Leaders who choose to see uncertainty as an opportunity will be leaders who preside over businesses that not only survive but thrive in the years ahead.
In 1998, researchers at the University of Wisconsin surveyed 30,000 Americans, asking them two questions. How much stress have you experienced over the past year? And do you think that stress is bad for you? They then tracked the respondents for the next eight years. Here’s what they found. Those that reported experiencing high levels of stress were 43% more likely to die, but only if they also believed that stress was harmful.
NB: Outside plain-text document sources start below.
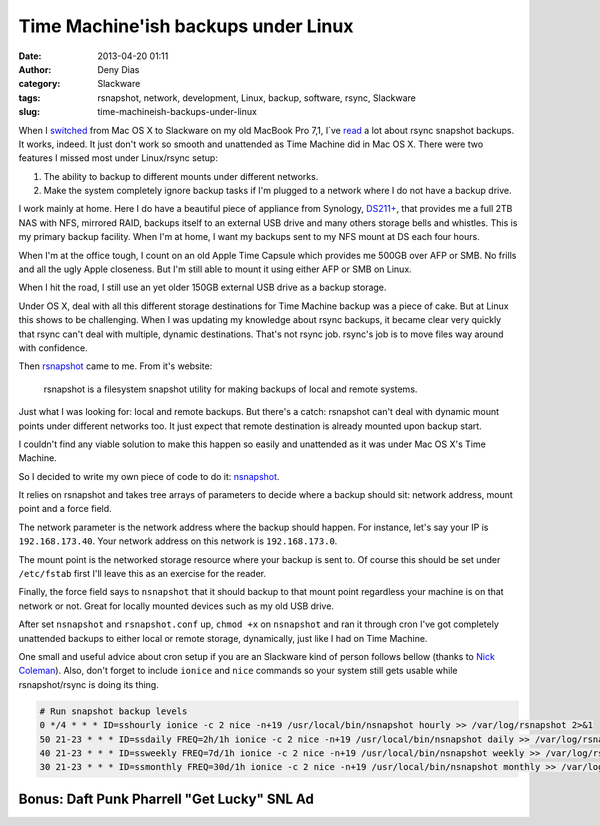 Time Machine'ish backups under Linux
####################################
:date: 2013-04-20 01:11
:author: Deny Dias
:category: Slackware
:tags: rsnapshot, network, development, Linux, backup, software, rsync, Slackware
:slug: time-machineish-backups-under-linux

When I `switched`_ from Mac OS X to Slackware on my old MacBook Pro
7,1, I´ve `read`_ a lot about rsync snapshot backups. It works, indeed.
It just don't work so smooth and unattended as Time Machine did in Mac
OS X. There were two features I missed most under Linux/rsync setup:

#. The ability to backup to different mounts under different networks.
#. Make the system completely ignore backup tasks if I'm plugged to a
   network where I do not have a backup drive.

I work mainly at home. Here I do have a beautiful piece of appliance
from Synology, `DS211+`_, that provides me a full 2TB NAS with NFS,
mirrored RAID, backups itself to an external USB drive and many others
storage bells and whistles. This is my primary backup facility. When I'm
at home, I want my backups sent to my NFS mount at DS each four hours.

When I'm at the office tough, I count on an old Apple Time Capsule
which provides me 500GB over AFP or SMB. No frills and all the ugly
Apple closeness. But I'm still able to mount it using either AFP or SMB
on Linux.

When I hit the road, I still use an yet older 150GB external USB drive
as a backup storage.

Under OS X, deal with all this different storage destinations for Time
Machine backup was a piece of cake. But at Linux this shows to be
challenging. When I was updating my knowledge about rsync backups, it
became clear very quickly that rsync can't deal with multiple, dynamic
destinations. That's not rsync job. rsync's job is to move files way
around with confidence.

Then `rsnapshot`_ came to me. From it's website:

    rsnapshot is a filesystem snapshot utility for making backups of
    local and remote systems.

Just what I was looking for: local and remote backups. But there's a
catch: rsnapshot can't deal with dynamic mount points under different
networks too. It just expect that remote destination is already mounted
upon backup start.

I couldn't find any viable solution to make this happen so easily and
unattended as it was under Mac OS X's Time Machine.

So I decided to write my own piece of code to do it: `nsnapshot`_.

It relies on rsnapshot and takes tree arrays of parameters to decide
where a backup should sit: network address, mount point and a force
field.

The network parameter is the network address where the backup should
happen. For instance, let's say your IP is ``192.168.173.40``. Your network
address on this network is ``192.168.173.0``.

The mount point is the networked storage resource where your backup is
sent to. Of course this should be set under ``/etc/fstab`` first I'll leave
this as an exercise for the reader.

Finally, the force field says to ``nsnapshot`` that it should backup to
that mount point regardless your machine is on that network or not.
Great for locally mounted devices such as my old USB drive.

After set ``nsnapshot`` and ``rsnapshot.conf`` up, ``chmod +x`` on ``nsnapshot`` and
ran it through cron I've got completely unattended backups to either
local or remote storage, dynamically, just like I had on Time Machine.

One small and useful advice about cron setup if you are an Slackware
kind of person follows bellow (thanks to `Nick Coleman`_). Also, don't
forget to include ``ionice`` and ``nice`` commands so your system still gets
usable while rsnapshot/rsync is doing its thing.

.. code:: bash

    # Run snapshot backup levels
    0 */4 * * * ID=sshourly ionice -c 2 nice -n+19 /usr/local/bin/nsnapshot hourly >> /var/log/rsnapshot 2>&1
    50 21-23 * * * ID=ssdaily FREQ=2h/1h ionice -c 2 nice -n+19 /usr/local/bin/nsnapshot daily >> /var/log/rsnapshot 2>&1
    40 21-23 * * * ID=ssweekly FREQ=7d/1h ionice -c 2 nice -n+19 /usr/local/bin/nsnapshot weekly >> /var/log/rsnapshot 2>&1
    30 21-23 * * * ID=ssmonthly FREQ=30d/1h ionice -c 2 nice -n+19 /usr/local/bin/nsnapshot monthly >> /var/log/rsnapshot 2>&1

**Bonus**: Daft Punk Pharrell "Get Lucky" SNL Ad
================================================

.. youtube:: JMJwcOiBoZE
   :width: 500
   :height: 281
   :align: center

.. _switched: http://mexapi.macpress.com.br/2012/11/subversao-tecnologica-do-mac-os-x-para.html
.. _read: https://www.google.com.br/webhp?oq=linux+rsyc+snapshot#q=linux+rsync+snapshot
.. _DS211+: http://www.synology.com/us/products/DS211+/index.php
.. _rsnapshot: http://www.rsnapshot.org/
.. _nsnapshot: https://github.com/denydias/nsnapshot
.. _Nick Coleman: http://www.nickcoleman.org/blog/index.cgi/cronslackware!201112181115!unix
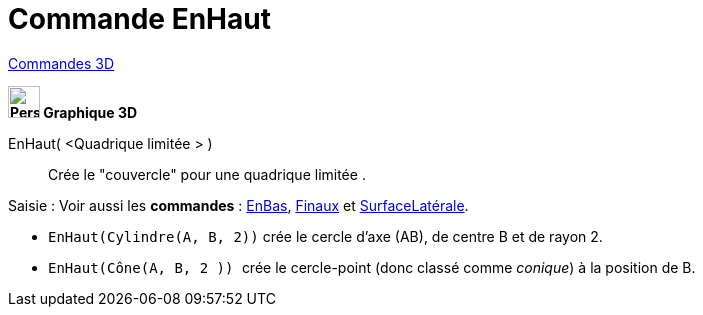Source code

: = Commande EnHaut
:page-en: commands/Top
ifdef::env-github[:imagesdir: /fr/modules/ROOT/assets/images]

xref:commands/Commandes_3D.adoc[Commandes 3D]
====
*image:32px-Perspectives_algebra_3Dgraphics.svg.png[Perspectives algebra 3Dgraphics.svg,width=32,height=32] Graphique
3D*

EnHaut( <Quadrique limitée > )::
  Crée le "couvercle" pour une quadrique limitée .

[.kcode]#Saisie :# Voir aussi les *commandes* : xref:/commands/EnBas.adoc[EnBas], xref:/commands/Finaux.adoc[Finaux] et
xref:/commands/SurfaceLatérale.adoc[SurfaceLatérale].
====
[EXAMPLE]
====

* `++EnHaut(Cylindre(A, B, 2))++` crée le cercle d'axe (AB), de centre B et de rayon 2.
* `++EnHaut(Cône(A, B, 2 )) ++` crée le cercle-point (donc classé comme _conique_) à la position de B.

====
In fact, individuals who experienced high levels of stress but who didn’t believe stress was harmful had the lowest risk of dying, lower than even those who experienced low levels of stress and believed in the harmful effects of stress. The researchers concluded that the roughly twenty thousand Americans who die each year due to stress were dying not from stress itself but from their belief about stress.
This study has profound implications for business leaders today. If we were to survey 30,000 business organizations this year and ask the same two questions, my guess is we would get similar results. Businesses are facing unprecedented amounts of stress and uncertainty. The leaders who choose to see this uncertainty as an opportunity will be those who preside over businesses that not only survive but thrive in the years ahead.
We live and act out of the meaning we give our circumstances. The stories we tell ourselves and others drive the actions we take and the results we get. Business leaders have the responsibility to consistently communicate a narrative that acknowledges the challenging reality of these times and, at the same time, articulates the very real possibility of getting stronger because of, not despite, the challenges we face. This is what Nassim Taleb meant when he gave us the term anti-fragile – the property of a system that increases in strength in response to stress.
If you’re leading a system right now, how would you answer the two questions regarding the stress that your organization is facing right now? What story are you telling yourself and your company? And what story would you need to tell to make the next twelve months the most rewarding of people’s lives? This is the primary responsibility of leadership right now. Many of the challenges you face are beyond your control. The story you tell about them and the corresponding actions you take are not.
For more on the University of Wisconsin stress study, it’s worth watching Kelly McGonigal’s Ted Talk. McGonigal, a Stanford University psychologist, and lecturer, is considered the leading researcher on the subject.
If you’ve ever wondered about our current obsession with ourselves, you should check out Maria Popova’s invitation “Unselfing Social,” a 30-day experiment to “make the focus of one in every three things you share on social media. . . something other than yourself or your own work.”
Last week, I watched a terrific movie – Sound of Metal. I highly recommend it.